11 webevintage  Thu, Nov 25, 2010 9:43:29pm

I'm gobsmacked that there is someone on this thread supporting the idiotic remaking of American history of folks like Todd Akin and John Stossel.

And yeah it would have been better for the native Americans if the Pilgrims had just died already.....

12 Mad Prophet Ludwig  Thu, Nov 25, 2010 9:51:57pm

Congratulations America. The home school movement has borne its fruit. These people do not know any better. They are that entrenched in their ignorance. In terms of social experiments that are self defeating, this is what we get when we insure the "right" of rubes to deny education to their children.

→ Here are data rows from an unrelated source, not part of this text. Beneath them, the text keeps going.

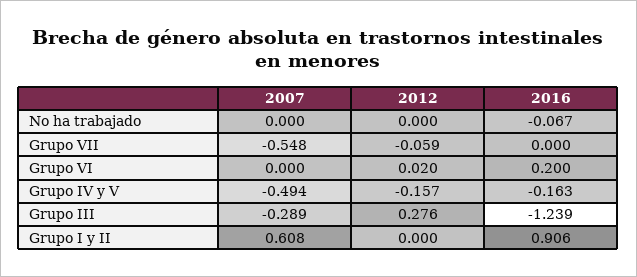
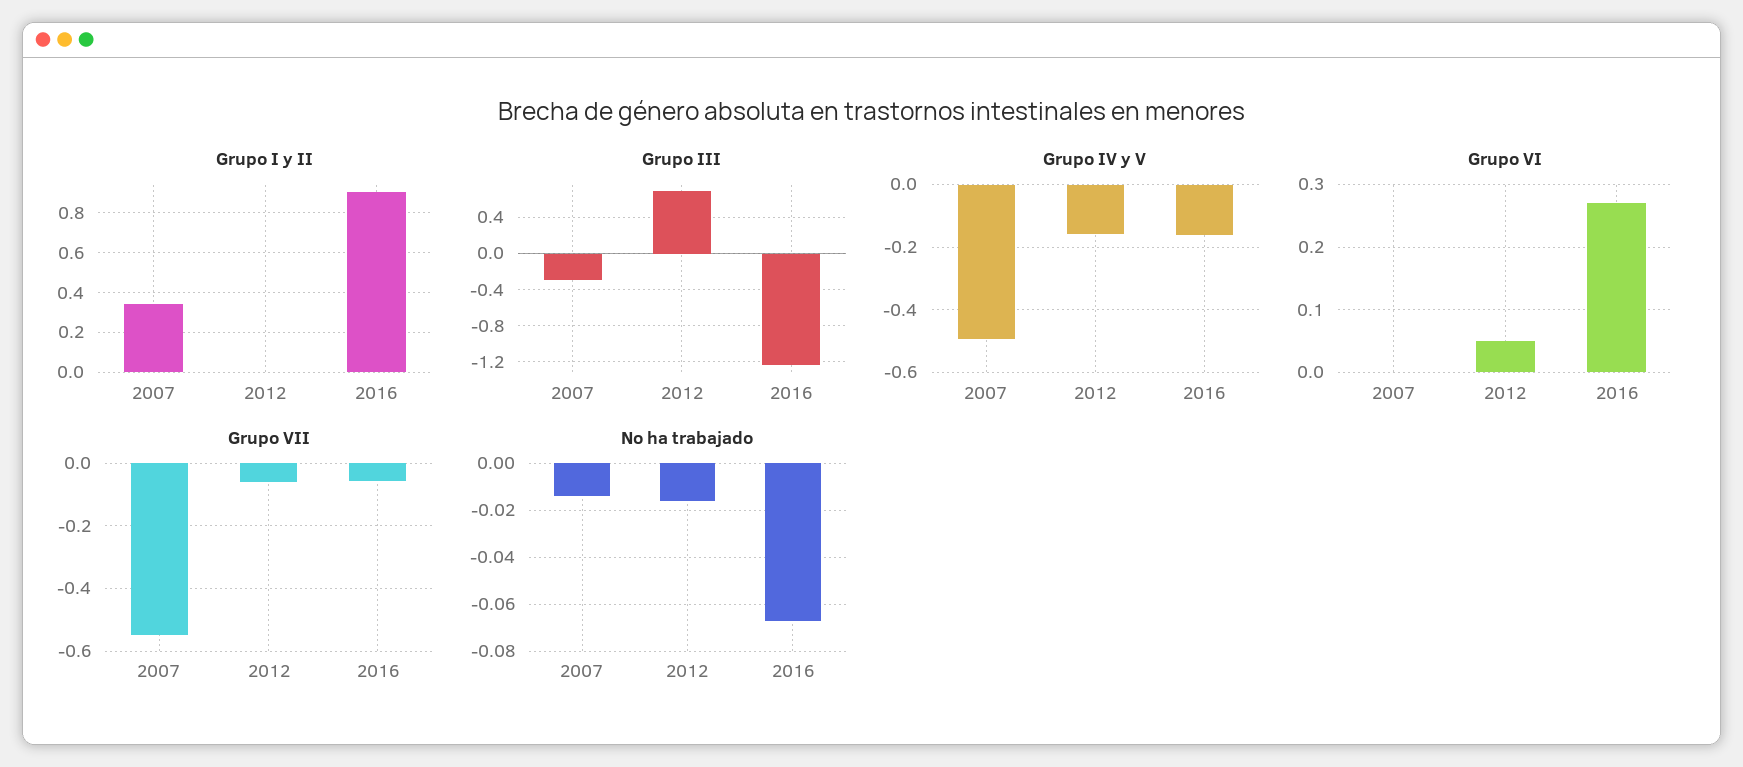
No ha trabajado, 2007: 0 -> -0.015
No ha trabajado, 2012: 0 -> -0.015
Grupo VII, 2016: 0 -> -0.06
Grupo VI, 2012: 0.02 -> 0.05
Grupo VI, 2016: 0.2 -> 0.27
Grupo III, 2012: 0.276 -> 0.7
Grupo I y II, 2007: 0.608 -> 0.35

13 Lidane  Thu, Nov 25, 2010 10:40:49pm

re: #10 lostlakehiker

But it's not idiocy.

Sure it is, just like defending Medved and Akin is absurd.

Socialism didn't exist as a political theory or concept until centuries after the Pilgrims were dead and gone. Ascribing modern political ideas to life hundreds of years before then is stupid, and serves no purpose except for demagogues to try and make a pathetically ill-informed argument.

14 Sinistershade  Fri, Nov 26, 2010 12:23:56am

A New York Time reporter traced a bit of the history of this chestnut of conservative fiction and asked a few historians for their opinions:

[Link: www.nytimes.com...]

15 Obdicut  Fri, Nov 26, 2010 2:53:17am

re: #10 lostlakehiker

Stop misusing the word genocide, please.